-- Task goal --
Print every line of the records below, each one unchanged and in its original order.
§
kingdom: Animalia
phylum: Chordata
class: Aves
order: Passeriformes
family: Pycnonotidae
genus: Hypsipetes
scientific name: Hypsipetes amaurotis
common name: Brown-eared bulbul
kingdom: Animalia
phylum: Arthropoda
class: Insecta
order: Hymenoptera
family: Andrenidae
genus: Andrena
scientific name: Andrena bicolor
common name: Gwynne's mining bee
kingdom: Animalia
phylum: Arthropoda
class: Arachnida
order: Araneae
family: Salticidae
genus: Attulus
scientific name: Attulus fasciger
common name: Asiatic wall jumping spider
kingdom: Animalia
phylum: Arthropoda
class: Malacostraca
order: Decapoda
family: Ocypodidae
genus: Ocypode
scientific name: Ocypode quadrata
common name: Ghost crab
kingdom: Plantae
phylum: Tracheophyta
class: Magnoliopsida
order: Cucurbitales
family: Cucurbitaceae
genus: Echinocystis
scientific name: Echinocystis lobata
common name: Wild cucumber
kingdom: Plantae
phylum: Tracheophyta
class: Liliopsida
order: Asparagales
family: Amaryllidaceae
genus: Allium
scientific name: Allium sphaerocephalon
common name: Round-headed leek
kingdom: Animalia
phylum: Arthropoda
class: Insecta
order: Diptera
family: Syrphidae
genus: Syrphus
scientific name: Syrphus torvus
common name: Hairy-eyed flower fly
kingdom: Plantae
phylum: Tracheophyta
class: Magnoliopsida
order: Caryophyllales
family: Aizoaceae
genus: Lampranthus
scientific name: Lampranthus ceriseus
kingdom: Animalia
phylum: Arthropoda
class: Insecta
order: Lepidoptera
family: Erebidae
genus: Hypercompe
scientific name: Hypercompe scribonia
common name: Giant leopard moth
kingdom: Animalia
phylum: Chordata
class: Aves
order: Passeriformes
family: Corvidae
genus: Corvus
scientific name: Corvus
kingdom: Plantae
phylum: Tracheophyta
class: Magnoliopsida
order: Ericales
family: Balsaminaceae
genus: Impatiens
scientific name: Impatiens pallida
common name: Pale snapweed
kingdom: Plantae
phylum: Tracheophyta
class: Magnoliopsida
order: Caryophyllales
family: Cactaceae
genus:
§
-- Right answer --
kingdom: Animalia
phylum: Chordata
class: Aves
order: Passeriformes
family: Pycnonotidae
genus: Hypsipetes
scientific name: Hypsipetes amaurotis
common name: Brown-eared bulbul
kingdom: Animalia
phylum: Arthropoda
class: Insecta
order: Hymenoptera
family: Andrenidae
genus: Andrena
scientific name: Andrena bicolor
common name: Gwynne's mining bee
kingdom: Animalia
phylum: Arthropoda
class: Arachnida
order: Araneae
family: Salticidae
genus: Attulus
scientific name: Attulus fasciger
common name: Asiatic wall jumping spider
kingdom: Animalia
phylum: Arthropoda
class: Malacostraca
order: Decapoda
family: Ocypodidae
genus: Ocypode
scientific name: Ocypode quadrata
common name: Ghost crab
kingdom: Plantae
phylum: Tracheophyta
class: Magnoliopsida
order: Cucurbitales
family: Cucurbitaceae
genus: Echinocystis
scientific name: Echinocystis lobata
common name: Wild cucumber
kingdom: Plantae
phylum: Tracheophyta
class: Liliopsida
order: Asparagales
family: Amaryllidaceae
genus: Allium
scientific name: Allium sphaerocephalon
common name: Round-headed leek
kingdom: Animalia
phylum: Arthropoda
class: Insecta
order: Diptera
family: Syrphidae
genus: Syrphus
scientific name: Syrphus torvus
common name: Hairy-eyed flower fly
kingdom: Plantae
phylum: Tracheophyta
class: Magnoliopsida
order: Caryophyllales
family: Aizoaceae
genus: Lampranthus
scientific name: Lampranthus ceriseus
kingdom: Animalia
phylum: Arthropoda
class: Insecta
order: Lepidoptera
family: Erebidae
genus: Hypercompe
scientific name: Hypercompe scribonia
common name: Giant leopard moth
kingdom: Animalia
phylum: Chordata
class: Aves
order: Passeriformes
family: Corvidae
genus: Corvus
scientific name: Corvus
kingdom: Plantae
phylum: Tracheophyta
class: Magnoliopsida
order: Ericales
family: Balsaminaceae
genus: Impatiens
scientific name: Impatiens pallida
common name: Pale snapweed
kingdom: Plantae
phylum: Tracheophyta
class: Magnoliopsida
order: Caryophyllales
family: Cactaceae
genus:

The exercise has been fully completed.